McDonald is seen being hit by the first two bullets, spun around and crumpling to the ground. Van Dyke fires 14 more shots, each one causing the dead body to jerk from the impact.

The three eyewitnesses came forward with their stories, since the video absolutely corroborated their suppressed evidence.

The Black community and many others, led by Black Lives Matter, exploded in mass protest. Trying to save face, prosecutors immediately charged Van Dyke with murder. Whether he will be let off by a hung jury remains to be seen.

Emanuel has sought to deflect blame, firing the chief of police and the head of the Police Review Authority. This has fooled nobody and protesters are demanding the resignation of Emanuel and the city council.

The Police Review Authority has reviewed more than 400 police shootings since it was created in 2007. It completely exonerated the cops in all but two cases.

Then in the midst of the protests, there was a new police atrocity in Chicago. On December 26, two unarmed African Americans were killed by police. The father had called police to report that his son, 19-year-old college student Quintonio LaGrier, was behaving oddly.

When the police arrived, they first shot and killed a downstairs neighbour, Bettie Jones, a 55-year-old mother of five and activist in Action Now, a grassroots organisation. Apparently the officers thought she was in the way and they eliminated her as collateral damage before they moved on to murder Quintonio. Instead of dealing reasonably with the youth who was clearly having mental problems, they shot him seven times.

Quintonio's mother, Janet Cooksey, spoke of her grief: “Seven times my son was shot. No mother should have to bury her child. You call for help, the police are supposed to serve us and protect us, and yet they take the lives.

“What's wrong with that picture? It's a badge to kill? I mean, where do we get our help?”

Jones' cousin, Evelyn Jennings, challenged Emanuel: “You meet me at City Hall. I want my cousin's death avenged. You killed her in cold blood.

“Emanuel, call your boys. Chicago police belong to you. Now, you vigilante, you've been sending the Chicago police out to kill, to do nothing but kill. Get 'serve and protect' off of them [police] cars and write 'We kill,' because that's your mission, you lying demon.”

The anger expressed in the protests has been building for decades. Chicago is the most segregated city in the US — and that is saying a lot, given that the country is more segregated today than in the mid-1970s.

A major scandal erupted last year when it was revealed that scores of Black men had been convicted on the basis of false confessions as a result of brutal torture at a secret detention site in Chicago's Homan Square. Many of those convictions have been reversed. Prisoners were held and interrogated without being allowed legal counsel. This has taken place under Emanuel's watch.

The protesters are demanding Homan be shut down.

Emanuel has also continued policies that have resulted in vast income inequity for Blacks, job and housing discrimination, lack of access to food and inferior schools and health care.
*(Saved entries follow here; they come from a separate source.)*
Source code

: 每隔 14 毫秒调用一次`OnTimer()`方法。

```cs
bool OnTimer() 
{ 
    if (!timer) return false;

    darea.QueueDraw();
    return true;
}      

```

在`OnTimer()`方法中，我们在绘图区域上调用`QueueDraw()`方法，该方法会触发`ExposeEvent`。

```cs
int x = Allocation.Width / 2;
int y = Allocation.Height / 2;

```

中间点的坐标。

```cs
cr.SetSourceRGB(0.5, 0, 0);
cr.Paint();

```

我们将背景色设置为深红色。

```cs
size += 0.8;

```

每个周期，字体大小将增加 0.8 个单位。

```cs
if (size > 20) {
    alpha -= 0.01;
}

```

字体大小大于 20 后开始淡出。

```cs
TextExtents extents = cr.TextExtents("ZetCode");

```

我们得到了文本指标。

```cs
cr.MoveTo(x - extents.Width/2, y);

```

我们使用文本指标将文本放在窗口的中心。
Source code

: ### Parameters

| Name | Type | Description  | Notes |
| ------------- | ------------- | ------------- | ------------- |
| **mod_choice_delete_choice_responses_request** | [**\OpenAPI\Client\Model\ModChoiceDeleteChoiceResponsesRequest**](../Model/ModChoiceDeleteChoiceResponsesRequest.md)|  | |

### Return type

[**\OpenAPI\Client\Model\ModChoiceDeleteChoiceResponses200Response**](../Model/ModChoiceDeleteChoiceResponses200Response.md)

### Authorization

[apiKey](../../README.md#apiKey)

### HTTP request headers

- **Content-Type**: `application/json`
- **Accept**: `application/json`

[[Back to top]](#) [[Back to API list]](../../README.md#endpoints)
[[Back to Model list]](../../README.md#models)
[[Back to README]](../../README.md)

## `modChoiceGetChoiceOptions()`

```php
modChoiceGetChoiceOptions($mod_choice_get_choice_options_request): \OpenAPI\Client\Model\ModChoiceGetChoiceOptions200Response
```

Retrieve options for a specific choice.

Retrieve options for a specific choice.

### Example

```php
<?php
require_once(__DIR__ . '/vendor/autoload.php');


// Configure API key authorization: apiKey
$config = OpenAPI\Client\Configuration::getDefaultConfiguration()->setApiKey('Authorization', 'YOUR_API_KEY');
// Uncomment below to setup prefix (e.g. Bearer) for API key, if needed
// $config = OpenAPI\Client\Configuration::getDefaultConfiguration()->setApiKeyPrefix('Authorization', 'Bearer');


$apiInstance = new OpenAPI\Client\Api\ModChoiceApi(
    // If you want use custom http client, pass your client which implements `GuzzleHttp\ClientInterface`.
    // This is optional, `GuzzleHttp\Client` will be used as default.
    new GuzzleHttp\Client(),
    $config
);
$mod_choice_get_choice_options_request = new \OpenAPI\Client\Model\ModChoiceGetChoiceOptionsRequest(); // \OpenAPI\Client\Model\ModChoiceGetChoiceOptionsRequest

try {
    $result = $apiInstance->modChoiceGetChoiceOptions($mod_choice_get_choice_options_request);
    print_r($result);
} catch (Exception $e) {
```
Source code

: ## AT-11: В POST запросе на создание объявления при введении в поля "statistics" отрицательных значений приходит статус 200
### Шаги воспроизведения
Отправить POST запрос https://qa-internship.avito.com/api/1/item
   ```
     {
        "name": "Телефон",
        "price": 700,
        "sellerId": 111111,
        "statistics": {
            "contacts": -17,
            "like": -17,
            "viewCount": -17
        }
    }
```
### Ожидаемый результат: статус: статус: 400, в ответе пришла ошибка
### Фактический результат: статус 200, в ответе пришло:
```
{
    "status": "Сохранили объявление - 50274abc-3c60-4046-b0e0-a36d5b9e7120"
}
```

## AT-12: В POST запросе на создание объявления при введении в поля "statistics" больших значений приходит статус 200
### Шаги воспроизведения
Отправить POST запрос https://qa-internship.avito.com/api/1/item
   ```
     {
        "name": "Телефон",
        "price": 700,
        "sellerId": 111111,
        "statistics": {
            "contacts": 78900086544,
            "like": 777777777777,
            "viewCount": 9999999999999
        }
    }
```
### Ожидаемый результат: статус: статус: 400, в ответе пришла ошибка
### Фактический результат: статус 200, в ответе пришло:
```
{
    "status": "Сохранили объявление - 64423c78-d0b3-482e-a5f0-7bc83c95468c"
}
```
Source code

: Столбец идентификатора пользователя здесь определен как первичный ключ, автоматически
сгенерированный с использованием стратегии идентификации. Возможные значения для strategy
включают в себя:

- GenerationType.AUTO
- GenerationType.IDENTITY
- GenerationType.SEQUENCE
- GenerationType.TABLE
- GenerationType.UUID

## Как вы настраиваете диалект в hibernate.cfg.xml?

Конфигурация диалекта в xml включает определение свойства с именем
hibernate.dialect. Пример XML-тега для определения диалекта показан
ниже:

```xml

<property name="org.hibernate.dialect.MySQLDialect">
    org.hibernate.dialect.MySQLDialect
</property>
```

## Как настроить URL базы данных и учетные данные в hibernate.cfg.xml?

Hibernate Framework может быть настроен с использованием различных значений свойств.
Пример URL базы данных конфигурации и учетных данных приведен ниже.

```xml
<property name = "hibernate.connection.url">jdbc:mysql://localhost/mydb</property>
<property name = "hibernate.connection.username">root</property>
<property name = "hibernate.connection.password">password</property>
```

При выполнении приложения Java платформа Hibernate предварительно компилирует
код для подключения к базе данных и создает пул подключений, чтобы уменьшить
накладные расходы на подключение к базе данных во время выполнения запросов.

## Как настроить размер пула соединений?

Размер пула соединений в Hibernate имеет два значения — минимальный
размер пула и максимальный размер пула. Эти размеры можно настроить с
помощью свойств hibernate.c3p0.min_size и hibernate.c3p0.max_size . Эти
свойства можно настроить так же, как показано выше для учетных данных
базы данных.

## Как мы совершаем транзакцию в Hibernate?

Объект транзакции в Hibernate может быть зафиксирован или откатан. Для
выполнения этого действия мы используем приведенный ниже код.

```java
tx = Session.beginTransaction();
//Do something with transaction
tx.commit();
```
He followed in the footsteps of former mayor Arne Duncan, who began the attack on public education in Chicago. Duncan then moved to Washington and was Obama's education secretary charged with attacking public education nationally. Since Emanuel took office, he ordered the largest closing of public schools in US history, primarily in Latino and Black neighbourhoods.

His handpicked schools chief recently pleaded guilty to federal corruption charges. The Chicago Housing Authority is a wreck.

Emanuel also shut down half of the city's mental health clinics, including several in high crime areas. This is the background to how police respond to issues of people with mental problems, such as LeGrier.

The attempt to silence the McDonald family with a payoff is not an isolated incident. In the past decade Chicago has paid half a billion dollars to families of victims of police killings and brutality to cover up the police crimes. All this while Emanuel pleads poverty as a reason to cut back social programs and education, and raise taxes on residents.

No wonder Emanuel's approval ratings have fallen to 18% — and we can only applaud if he is removed. But the deeper problem of institutional racism remains. Black Lives Matter protests will continue.